* 给定文本:
════

Stata编程|基础命令
0.常用便捷命令
0.1 levelof
levelsof displays a sorted list of the distinct values of varname
levelsof 可以帮助我们了解指定变量的取值情况
*Synax
levelsof varname [if] [in] [, options]
假设我们想知道auto.dta中变量rep78都有哪些取值
cls
sysuse auto, clear
levelsof rep78
1 2 3 4 5
0.2 fs
fs lists the names of files in compact form.
fs 可以列示指定路径下的指定类型的文件,结果存储在返回值r(files)中。需要注意的是fs是外部命令,首次使用时需要安装。
*Synax
fs [filespec [filespec [ ... ]]]
假设我们想知道某一文件夹内有哪些dta文件
cls
ssc install fs
cd D:\software\stata16\Stata16MP\ado\base\a
fs *.dta
auto.dta auto2.dta autornd.dta
return list
macros:
r(files) : ""auto.dta" "auto2.dta" "autornd.dta" "

════

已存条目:
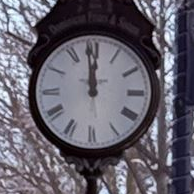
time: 11:58
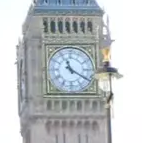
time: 11:20
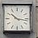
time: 10:16
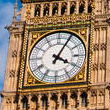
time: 4:04
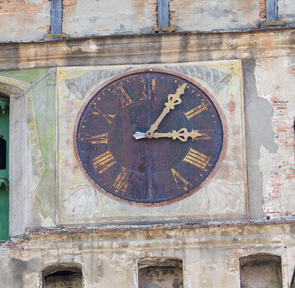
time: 3:05
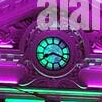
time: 8:18
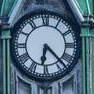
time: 6:22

════

* 任务说明:
逐字返回上面那篇讲Stata基础命令的文本,一字不改,完整给出。 这些条目用不上。

* 本题作答:
Stata编程|基础命令
0.常用便捷命令
0.1 levelof
levelsof displays a sorted list of the distinct values of varname
levelsof 可以帮助我们了解指定变量的取值情况
*Synax
levelsof varname [if] [in] [, options]
假设我们想知道auto.dta中变量rep78都有哪些取值
cls
sysuse auto, clear
levelsof rep78
1 2 3 4 5
0.2 fs
fs lists the names of files in compact form.
fs 可以列示指定路径下的指定类型的文件,结果存储在返回值r(files)中。需要注意的是fs是外部命令,首次使用时需要安装。
*Synax
fs [filespec [filespec [ ... ]]]
假设我们想知道某一文件夹内有哪些dta文件
cls
ssc install fs
cd D:\software\stata16\Stata16MP\ado\base\a
fs *.dta
auto.dta auto2.dta autornd.dta
return list
macros:
r(files) : ""auto.dta" "auto2.dta" "autornd.dta" "